Magic slips into the real world. Or the real world slips into the magical world, depending on your point of view. Mine is the point of view of a person who uncomfortably straddles both worlds. I can see the magical, even though I have little magic myself.
I have little magic, but I have access to magic. Thanks to engineers with magic who also happen to design computers, I have at my fingertips the simplest of spells. I also have commonsense nonmagical remedies to magical potions, and other such things that occasionally come in handy when dealing with the other side of reality.
In truth, I’ve only used those things with said empath’s friends. In my work, I’ve used the standard gun/ knife/whatever’s handy to complete the job.
Which is looming.
That’s what I’m thinking as I approach my usual chair. It’s a wingback with high arms that sits directly across the room from the instructor’s chair.

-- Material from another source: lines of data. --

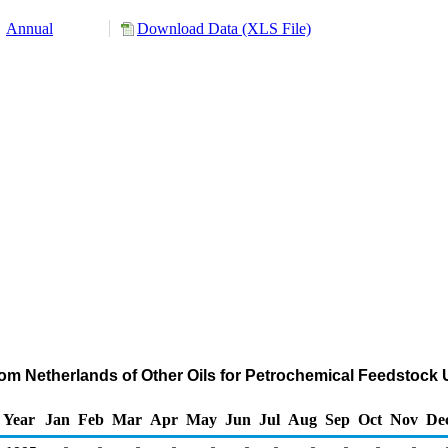
Annual
Download Data (XLS File)
rom Netherlands of Other Oils for Petrochemical Feedstock
Year
Jan
Feb
Mar
Apr
May
Jun
Jul
Aug
Sep
Oct
Nov
De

I staked out this chair on day one of the workshop, and although one of my less observant compatriots tried to take it from me on day two, no one will ever try that again.
They say I’m touchy.
I’m just a little protective.
The problem is that I don’t look touchy. If you were to walk into our little critique session on this Friday morning, I’m the one you’d ignore. I’m older than most of the class for one thing. I also have cultivated the don’t-pay-attention-to-me vibe so essential in my job.
Maybe it’s one of my little magics.
If you glanced at me, you’d see a once- pretty woman who allowed time and lack of attention to make her seem faded. But if you looked, really looked, you’d notice a few anomalies. I wear baggy clothes to give the impression of flab, when in truth I have none. I also have a hard time hiding the intelligence in my eyes, so I look through my eyelashes a lot like an unrepentant Southern belle.